Sunday, Monday and Tuesday. 7-8-9th Sept

It took me a day longer than it could have to get from Bujaruelo to Barcelona due to the impenetrability of the Spanish public transport system. Or was it just me being thick?

Looking down from the path to the track to Bujaruelo 
When I left Bujaruelo I was told the bus from Torla was at 11.00, I had found the only bus on the internet was at 18.00, however when I walked to Torla I was told that the bus was definitely at 15.10. Perhaps it's not just me.
Torla
I used the waiting time to take the tourist bus up to the Ordessa car park. A walk up to the waterfalls, that had rather less water than last year, a pleasant way to spend a few hours.
One of the waterfalls 
The buses run up and down from Torla to Ordessa every half hour but there were only four people on the bus to Sabinanigo, obviously everyone drives to Torla.
Back to Torla
At Sabinanigo I looked at the timetable in the ticket office window and realised that it should have been possible to get a bus to Barcelona that evening but I had already booked a bed in Huesca. I went in to buy a ticket for the advertised 17.30 bus to Huesca and was told that it was actually at 16.20!
Hostel in Huesca
On Arrival in the Intermodal station at Huesca I tried to buy a bus ticket to Barcelona for the following day but they were all booked until 14.00 so I decided to go by train, quicker but consideribly more expensive.
Huesca Casino
I wasn't very impressed with Huesca it seemed rather run down but, like most of Spain, there were a lot of people in the bars and restaurants in the late evening.

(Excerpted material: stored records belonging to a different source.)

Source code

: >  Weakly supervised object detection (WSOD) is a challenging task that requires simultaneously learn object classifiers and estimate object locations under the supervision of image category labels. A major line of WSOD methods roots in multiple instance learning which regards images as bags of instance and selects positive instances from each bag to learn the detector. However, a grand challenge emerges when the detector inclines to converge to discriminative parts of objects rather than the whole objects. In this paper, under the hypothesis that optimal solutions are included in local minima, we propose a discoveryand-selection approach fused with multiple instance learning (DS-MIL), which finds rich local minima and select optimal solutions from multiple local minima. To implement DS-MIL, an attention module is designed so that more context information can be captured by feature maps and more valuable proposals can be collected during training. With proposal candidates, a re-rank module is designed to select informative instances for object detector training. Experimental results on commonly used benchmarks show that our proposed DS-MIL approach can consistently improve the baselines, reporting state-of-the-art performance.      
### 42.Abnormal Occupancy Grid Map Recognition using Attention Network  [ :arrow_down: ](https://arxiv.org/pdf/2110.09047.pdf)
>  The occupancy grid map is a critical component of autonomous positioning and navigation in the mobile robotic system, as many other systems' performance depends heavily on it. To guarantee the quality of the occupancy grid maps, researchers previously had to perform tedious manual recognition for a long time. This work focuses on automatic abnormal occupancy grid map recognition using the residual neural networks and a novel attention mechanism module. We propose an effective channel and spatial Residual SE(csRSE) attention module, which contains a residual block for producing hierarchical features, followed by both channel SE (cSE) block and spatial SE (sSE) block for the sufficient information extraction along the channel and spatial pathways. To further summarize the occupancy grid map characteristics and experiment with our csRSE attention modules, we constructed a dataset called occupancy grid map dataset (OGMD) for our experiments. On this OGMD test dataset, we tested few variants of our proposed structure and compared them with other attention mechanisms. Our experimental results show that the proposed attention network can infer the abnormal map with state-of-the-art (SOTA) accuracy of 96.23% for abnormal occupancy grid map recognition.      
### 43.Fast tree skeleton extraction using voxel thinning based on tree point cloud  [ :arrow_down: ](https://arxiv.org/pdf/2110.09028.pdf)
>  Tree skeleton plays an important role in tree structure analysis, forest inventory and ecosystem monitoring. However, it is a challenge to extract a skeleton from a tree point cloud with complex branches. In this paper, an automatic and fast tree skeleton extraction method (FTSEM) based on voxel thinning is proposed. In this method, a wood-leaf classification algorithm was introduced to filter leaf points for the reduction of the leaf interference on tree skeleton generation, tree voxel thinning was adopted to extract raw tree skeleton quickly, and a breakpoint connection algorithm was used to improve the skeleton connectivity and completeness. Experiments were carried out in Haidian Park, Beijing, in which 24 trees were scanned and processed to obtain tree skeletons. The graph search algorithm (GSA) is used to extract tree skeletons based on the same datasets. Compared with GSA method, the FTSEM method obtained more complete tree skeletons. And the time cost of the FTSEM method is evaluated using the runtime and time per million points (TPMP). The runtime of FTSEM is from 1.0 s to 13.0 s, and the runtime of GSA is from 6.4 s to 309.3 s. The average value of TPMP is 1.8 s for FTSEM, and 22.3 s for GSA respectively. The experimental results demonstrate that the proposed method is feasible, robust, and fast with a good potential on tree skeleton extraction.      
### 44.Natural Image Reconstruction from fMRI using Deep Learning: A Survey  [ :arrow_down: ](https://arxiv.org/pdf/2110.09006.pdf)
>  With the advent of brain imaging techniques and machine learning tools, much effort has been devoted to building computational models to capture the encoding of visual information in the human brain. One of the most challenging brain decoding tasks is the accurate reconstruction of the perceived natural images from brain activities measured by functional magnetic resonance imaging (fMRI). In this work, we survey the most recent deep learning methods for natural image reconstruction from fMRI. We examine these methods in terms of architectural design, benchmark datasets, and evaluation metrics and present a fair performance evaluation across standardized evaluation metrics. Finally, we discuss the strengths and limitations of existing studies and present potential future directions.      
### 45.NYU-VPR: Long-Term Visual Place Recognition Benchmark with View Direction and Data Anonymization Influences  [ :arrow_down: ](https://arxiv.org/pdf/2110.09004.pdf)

Snow Whites house in a park in Huesca?
This region of Spain is a major pig production area and the proliferation of mega farms by a small number of major companies must have helped the local population but is now causing big pollution problems as the infertile soils cannot handle the high amounts of nitrogen, leading to contamination of the already limited ground water.
200 mph on the train. The Spanish understand public transport.
I took a regional train to Zaragoza in the morning then the high speed one (300 kph) to Barcelona.
Approach to the Catalan Museum of Art
It was a pity that the Catalan art museum was closed on Mondays but the building itself and the roadway and fountains leading up from the Plaça d'Espanya to it were most impressive.
Basilica de la Sagrada Familia 
An hour's walk then through the busy streets to the Basilica de la Sagrada Familia. I was lucky to get a ticket for this last night as it appeared to be sold out for the rest of the week.
Interior 
The Basilica is still under construction but I think it will mainly affect the exterior appearance.
Light effects 
The interior is incredible, the whole design being based on the supporting pillars with their upper spreading branches giving the impression of a forest.
Massive pillars
The stained glass is for colour effect and overall, as the architect Gaudi intended, it feels like walking through a huge stone forest.
Passion sculpture on the outside 
Unlike other Christian buildings most of the icons are on the outside making the interior a clean open space between the columns.
East windows
I found the exterior rather over decorated but then I'm not Catholic!
The cloisters 
Well worth the extra time spent in Spain.
An organic building
The trip home wasn't without drama on Tuesday as the flight from Barcelona was delayed by an hour and a half due to thunderstorms and I only just caught the connecting flight to Inverness.